Aim of the task:
Your task is to transcribe the entries below exactly, beginning with the line containing "Holder: | |" and ending with the final line, and to add nothing else.

(Extracted records begins)

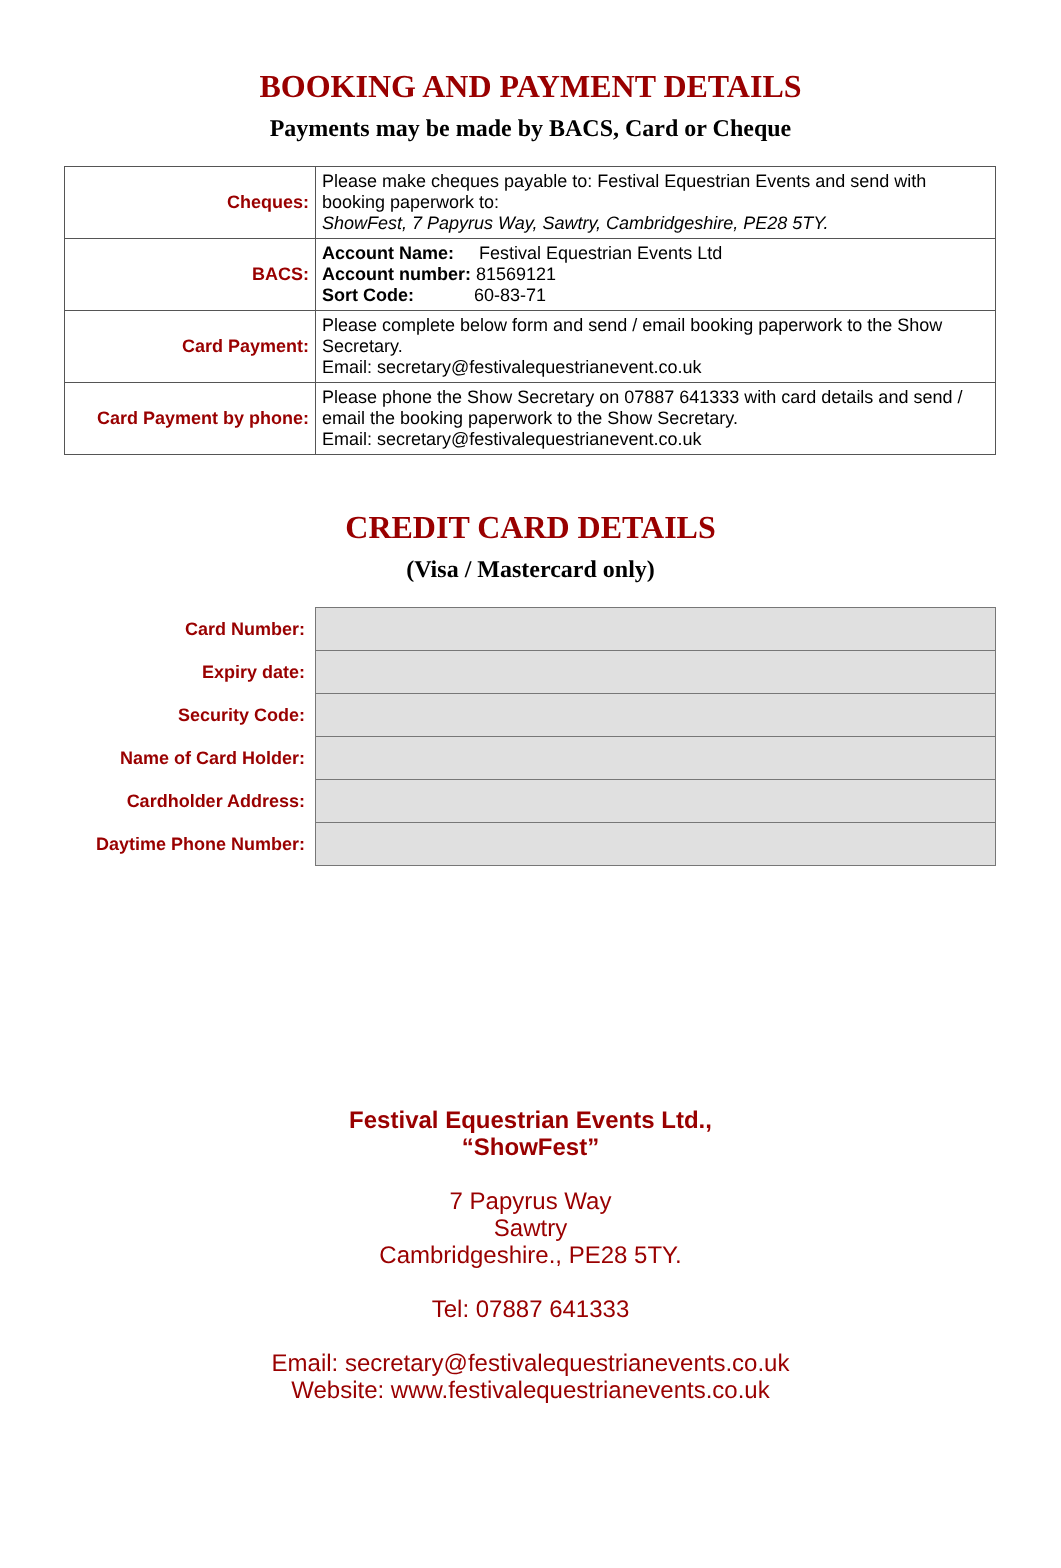BOOKING AND PAYMENT DETAILS
Payments may be made by BACS, Card or Cheque
| Cheques: | Please make cheques payable to: Festival Equestrian Events and send with booking paperwork to: ShowFest, 7 Papyrus Way, Sawtry, Cambridgeshire, PE28 5TY. |
| BACS: | Account Name: Festival Equestrian Events Ltd Account number: 81569121 Sort Code: 60-83-71 |
| Card Payment: | Please complete below form and send / email booking paperwork to the Show Secretary. Email: secretary@festivalequestrianevent.co.uk |
| Card Payment by phone: | Please phone the Show Secretary on 07887 641333 with card details and send / email the booking paperwork to the Show Secretary. Email: secretary@festivalequestrianevent.co.uk |
CREDIT CARD DETAILS
(Visa / Mastercard only)
| Card Number: | |
| Expiry date: | |
| Security Code: | |
| Name of Card Holder: | |
| Cardholder Address: | |
| Daytime Phone Number: | |
Festival Equestrian Events Ltd.,
“ShowFest”
7 Papyrus Way
Sawtry
Cambridgeshire., PE28 5TY.
Tel: 07887 641333
Email: secretary@festivalequestrianevents.co.uk
Website: www.festivalequestrianevents.co.uk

(Extracted records ends)

Answer to this exercise:
| Name of Card Holder: | |
| Cardholder Address: | |
| Daytime Phone Number: | |
Festival Equestrian Events Ltd.,
“ShowFest”
7 Papyrus Way
Sawtry
Cambridgeshire., PE28 5TY.
Tel: 07887 641333
Email: secretary@festivalequestrianevents.co.uk
Website: www.festivalequestrianevents.co.uk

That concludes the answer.